How Amazon S3 Authorizes a Request for an Object Operation
When Amazon S3 receives a request for an object operation, it converts all the relevant permissions—resource-based permissions (object access control list (ACL), bucket policy, bucket ACL) and IAM user policies—into a set of policies to be evaluated at run time. It then evaluates the resulting set of policies in a series of steps. In each step, it evaluates a subset of policies in three specific contexts—user context, bucket context, and object context.
User context – If the requester is an IAM user, the user must have permission from the parent AWS account to which it belongs. In this step, Amazon S3 evaluates a subset of policies owned by the parent account (also referred as the context authority). This subset of policies includes the user policy that the parent attaches to the user. If the parent also owns the resource in the request (bucket, object), Amazon S3 evaluates the corresponding resource policies (bucket policy, bucket ACL, and object ACL) at the same time.
If the parent AWS account owns the resource (bucket or object), it can grant resource permissions to its IAM user by using either the user policy or the resource policy.
Bucket context – In this context, Amazon S3 evaluates policies owned by the AWS account that owns the bucket.
If the AWS account that owns the object in the request is not same as the bucket owner, in the bucket context Amazon S3 checks the policies if the bucket owner has explicitly denied access to the object. If there is an explicit deny set on the object, Amazon S3 does not authorize the request.
Object context – The requester must have permissions from the object owner to perform a specific object operation. In this step, Amazon S3 evaluates the object ACL.
If bucket and object owners are the same, access to the object can be granted in the bucket policy, which is evaluated at the bucket context. If the owners are different, the object owners must use an object ACL to grant permissions. If the AWS account that owns the object is also the parent account to which the IAM user belongs, it can configure object permissions in a user policy, which is evaluated at the user context. For more information about using these access policy alternatives, see Guidelines for Using the Available Access Policy Options.
The following is an illustration of the context-based evaluation for an object operation.
Example 1: Object Operation Request
In this example, IAM user Jill, whose parent AWS account is 1111-1111-1111, sends an object operation request (for example, Get object) for an object owned by AWS account 3333-3333-3333 in a bucket owned by AWS account 2222-2222-2222.
Jill will need permission from the parent AWS account, the bucket owner, and the object owner. Amazon S3 evaluates the context as follows:
Because the request is from an IAM user, Amazon S3 evaluates the user context to verify that the parent AWS account 1111-1111-1111 has given Jill permission to perform the requested operation. If she has that permission, Amazon S3 evaluates the bucket context. Otherwise, Amazon S3 denies the request.

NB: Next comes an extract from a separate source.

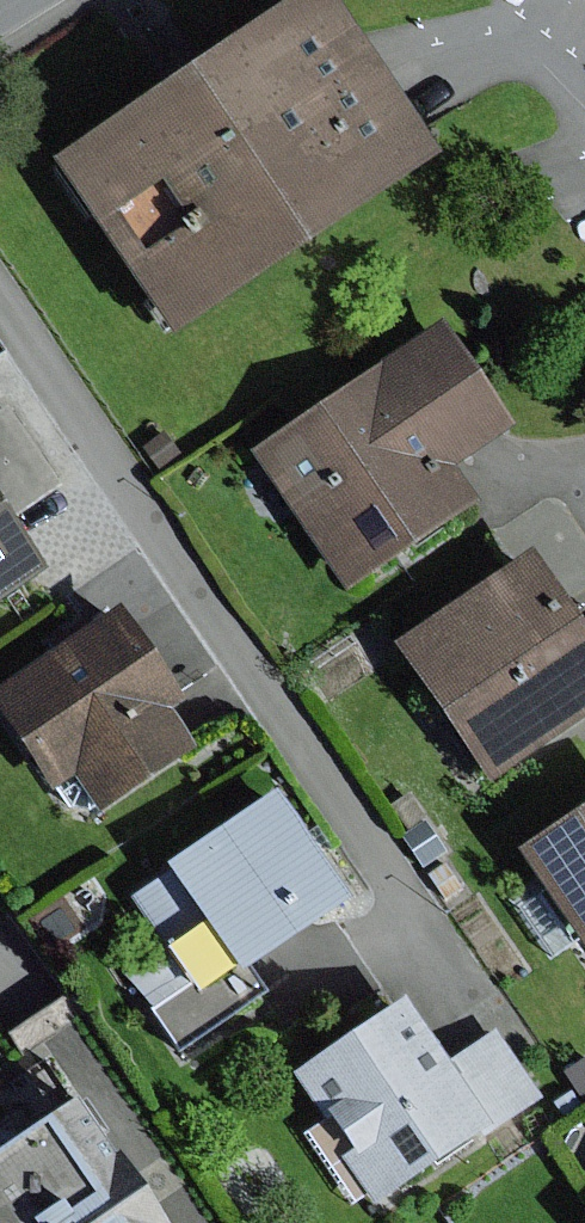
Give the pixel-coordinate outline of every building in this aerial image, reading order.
[(183,75),(300,249),(431,161),(323,0),(295,0),(183,75)] [(183,75),(48,164),(165,340),(300,249),(183,75)] [(439,330),(247,455),(340,595),(479,504),(453,466),(506,431),(439,330)] [(0,412),(0,517),(4,523),(56,487),(3,410),(0,412)] [(163,431),(142,444),(157,468),(178,455),(163,431)] [(40,573),(4,523),(0,517),(0,600),(40,573)] [(393,644),(485,782),(584,716),(584,643),(527,556),(393,644)] [(0,683),(0,727),(47,797),(76,778),(98,811),(187,752),(162,714),(180,702),(115,606),(0,683)] [(273,794),(121,894),(181,985),(150,1005),(179,1048),(261,994),(245,970),(346,903),(273,794)] [(514,854),(573,942),(584,933),(584,806),(514,854)] [(424,822),(400,838),(421,868),(445,851),(424,822)] [(445,864),(428,876),(443,898),(460,887),(445,864)] [(402,1003),(291,1076),(376,1204),(487,1132),(442,1065),(402,1003)] [(492,1031),(442,1065),(487,1132),(537,1098),(492,1031)] [(561,1074),(581,1106),(584,1103),(584,1059),(561,1074)] [(72,1109),(17,1147),(5,1130),(0,1133),(0,1222),(151,1222),(72,1109)]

In the bucket context, the bucket owner, AWS account 2222-2222-2222, is the context authority. Amazon S3 evaluates the bucket policy to determine if the bucket owner has explicitly denied Jill access to the object.
In the object context, the context authority is AWS account 3333-3333-3333, the object owner. Amazon S3 evaluates the object ACL to determine if Jill has permission to access the object. If she does, Amazon S3 authorizes the request.